On November 4th, a drunken, clumsy man assaulted Claudia Sheinbaum, the president of Mexico, during a walk through the capital. The president filed a complaint with the Attorney General's Office to set an example that this type of behavior is more than unacceptable: "It's a crime, and if I don't file a complaint, what becomes of all Mexican women?" In a press conference, Sheinbaum proposed reviewing whether sexual harassment in public spaces should be considered a criminal offense. It seems that important women—and here she uses "important" to clarify that they not only wield power but also symbolically embody a series of shared values, such as freedom and mutual respect—must confront this type of violence far too often.
Athens. Fifth century BC. A group of important men dismiss the flute players who entertained them and decide not to get drunk so they can deliver their speeches. They are like peacocks displaying their feathers for all to see. Vanity of vanities. They all talk a lot, and they talk well. There isn't a single woman present, until one of the guests, Socrates, recalls an important woman, Diotima, who taught him everything he knows about love. Love, Diotima says, is an intermediary between what we would like to possess and what we don't yet have. Diotima is important because a man like Socrates, a role model for other men, recognizes her as such. But Diotima is shrewd; she knows that Socrates is rambling, even if the others don't notice. She knows the secrets of the world better, but she doesn't say so: she hints at it. Rambling is human. Talking, too. The dialogue between Socrates and Diotima reveals the two sides of men and women in an incomplete and precarious relationship.

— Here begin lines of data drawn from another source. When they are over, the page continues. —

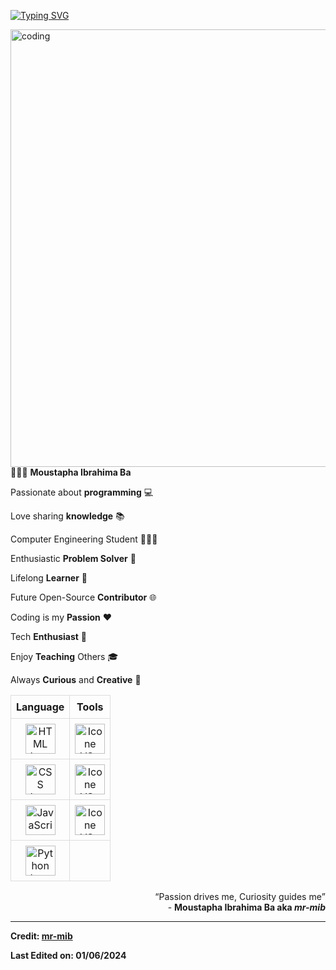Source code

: <!-- SVG TYPING -->
[![Typing SVG](https://readme-typing-svg.herokuapp.com?color=007FFF&size=35&center=true&vCenter=true&width=1000&lines=Hi+there+👋;Welcome+to+my+GitHub+profile!+🤗;My+name+is+Moustapha+Ibrahima+Ba+👨🏾;I+am+a+computer+science+engineering+student+🧑🏾‍🎓;I+am+passionate+about+programming+💻;I+love+sharing+knowledge+📚;I+am+an+enthusiastic+problem+solver+🧩;I+am+a+lifelong+learner+📖;I+would+like+to+be+an+open-source+contributor+🌐;Coding+is+my+passion+❤️;I+am+a+tech+enthusiast+🚀;I+enjoy+teaching+others+🎓;I+am+always+curious+and+creative+🧠)](https://git.io/typing-svg)

<!-- ILLUSTRATION'S IMAGE -->
<img align="right" alt ="coding" width="700" src="https://technostupid.com/frontend/images/95116-coder.gif">

<!-- DESCRIPTION -->
👨🏾‍💻 **Moustapha Ibrahima Ba**

Passionate about **programming** 💻 

Love sharing **knowledge** 📚 

Computer Engineering Student 🧑🏾‍🎓 

Enthusiastic **Problem Solver** 🧩 

Lifelong **Learner** 📖 

Future Open-Source **Contributor** 🌐 

Coding is my **Passion** ❤️ 

Tech **Enthusiast** 🚀 

Enjoy **Teaching** Others 🎓 

Always **Curious** and **Creative** 🧠

<!-- LANGUAGE & TOOLS -->
<table style="width: 100%; border-collapse: collapse; text-align: center;">
  <tr>
    <th style="border: 1px solid #ddd; padding: 8px;">Language</th>
    <th style="border: 1px solid #ddd; padding: 8px;">Tools</th>
  </tr>
  <tr>
    <td style="border: 1px solid #ddd; padding: 8px;">
      <a href="https://developer.mozilla.org/en-US/docs/Web/HTML">
        <img height="48px" width="48px" alt="HTML Icon" src="https://skillicons.dev/icons?i=html"/>
      </a>
    </td>
    <td style="border: 1px solid #ddd; padding: 8px;">
      <a href="https://code.visualstudio.com/">
        <img height="48px" width="48px" alt="Icone VS-Code" src="https://skillicons.dev/icons?i=vscode"/>
      </a>
    </td>
  </tr>
  <tr>
    <td style="border: 1px solid #ddd; padding: 8px;">
      <a href="https://developer.mozilla.org/en-US/docs/Web/CSS">
        <img height="48px" width="48px" alt="CSS Icon" src="https://skillicons.dev/icons?i=css"/>
      </a>
    </td>
    <td style="border: 1px solid #ddd; padding: 8px;">
      <a href="https://github.com/">
        <img height="48px" width="48px" alt="Icone VS-Code" src="https://skillicons.dev/icons?i=github"/>
      </a>
    </td>
  </tr>
  <tr>
    <td style="border: 1px solid #ddd; padding: 8px;">
      <a href="https://developer.mozilla.org/en-US/docs/Web/JavaScript">
        <img height="48px" width="48px" alt="JavaScript Icon" src="https://skillicons.dev/icons?i=javascript"/>
      </a>
    </td>
    <td style="border: 1px solid #ddd; padding: 8px;">
      <a href="https://git-scm.com/">
        <img height="48px" width="48px" alt="Icone VS-Code" src="https://skillicons.dev/icons?i=git"/>
      </a>
    </td>
  </tr>
  <tr>
    <td style="border: 1px solid #ddd; padding: 8px;">
      <a href="https://www.python.org/">
        <img height="48px" width="48px" alt="Python Icon" src="https://skillicons.dev/icons?i=python"/>
      </a>
    </td>
    <td style="border: 1px solid #ddd; padding: 8px;"></td>
  </tr>
</table>

<!-- QUOTE -->
<p align="right">
    <q>Passion drives me, Curiosity guides me</q> <br> 
    - <b>Moustapha Ibrahima Ba<b> aka <i>mr-mib</i>
</p>

------
Credit: [mr-mib](https://github.com/mr-mib)

Last Edited on: 01/06/2024
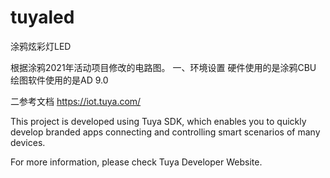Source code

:# tuyaled
涂鸦炫彩灯LED

根据涂鸦2021年活动项目修改的电路图。
一、环境设置
硬件使用的是涂鸦CBU
绘图软件使用的是AD 9.0

二参考文档
https://iot.tuya.com/

This project is developed using Tuya SDK, which enables you to quickly develop branded apps connecting and controlling smart scenarios of many devices.

For more information, please check Tuya Developer Website.
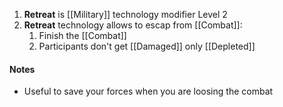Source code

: 1. **Retreat** is [[Military]] technology modifier Level 2
2. **Retreat** technology allows to escap from [[Combat]]:
	1. Finish the [[Combat]]
	2. Participants don't get [[Damaged]] only [[Depleted]]
#### Notes
- Useful to save your forces when you are loosing the combat 
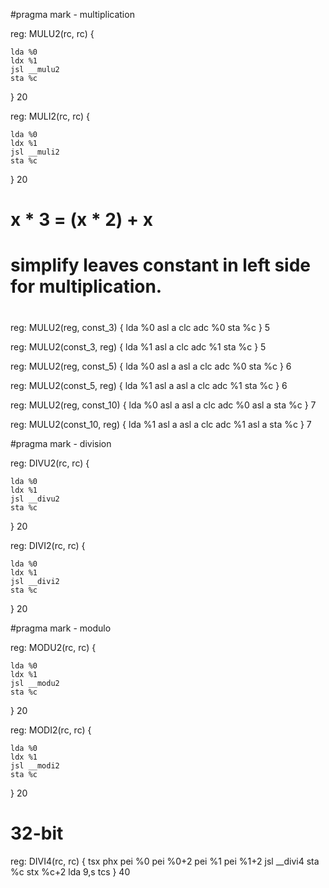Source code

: #pragma mark - multiplication

reg: MULU2(rc, rc) {

    lda %0
    ldx %1
    jsl __mulu2
    sta %c
} 20


reg: MULI2(rc, rc) {

    lda %0
    ldx %1
    jsl __muli2
    sta %c
} 20


# x * 3 = (x * 2) + x
#
# simplify leaves constant in left side for multiplication.
#
reg: MULU2(reg, const_3) {
    lda %0
    asl a
    clc
    adc %0
    sta %c
} 5

reg: MULU2(const_3, reg) {
    lda %1
    asl a
    clc
    adc %1
    sta %c
} 5

reg: MULU2(reg, const_5) {
    lda %0
    asl a
    asl a
    clc
    adc %0
    sta %c
} 6

reg: MULU2(const_5, reg) {
    lda %1
    asl a
    asl a
    clc
    adc %1
    sta %c
} 6

reg: MULU2(reg, const_10) {
    lda %0
    asl a
    asl a
    clc
    adc %0
    asl a
    sta %c
} 7

reg: MULU2(const_10, reg) {
    lda %1
    asl a
    asl a
    clc
    adc %1
    asl a
    sta %c
} 7

#pragma mark - division

reg: DIVU2(rc, rc) {

    lda %0
    ldx %1
    jsl __divu2
    sta %c
} 20

reg: DIVI2(rc, rc) {

    lda %0
    ldx %1
    jsl __divi2
    sta %c
} 20

#pragma mark - modulo

reg: MODU2(rc, rc) {

    lda %0
    ldx %1
    jsl __modu2
    sta %c
} 20

reg: MODI2(rc, rc) {

    lda %0
    ldx %1
    jsl __modi2
    sta %c
} 20




# 32-bit

reg: DIVI4(rc, rc) {
    tsx
    phx
    pei %0
    pei %0+2
    pei %1
    pei %1+2
    jsl __divi4
    sta %c
    stx %c+2
    lda 9,s
    tcs
} 40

Today (although, unfortunately, some women still don't experience it this way), an important woman doesn't need the recognition of any Socrates, because she can demonstrate her worth on her own, through her actions and her words. Women who pursue political careers, like Sheinbaum, are a clear example. However, being an important woman is not easy for women, nor for some men, who feel their small share of territory threatened when a woman occupies their space. Feminist academics have called this phenomenon of power pressure through sexual harassment "bringing someone into discipline" (disciplineStrong (and inept) men "discipline" important women. By treating them as objects, they denigrate them. To denigrate is to diminish a person's dignity in order to destroy the good opinion others have of them. Some men depend on this sexual fantasy, without which they cannot function in private. Others put it into practice in public spaces. In all cases, and even if they are unaware of it, men who denigrate women also denigrate themselves, in a human sense. Then the black hole opens through which civilization seeps, a shared symbolic space that makes us realize, like Diotima, what we still lack and what we don't yet have.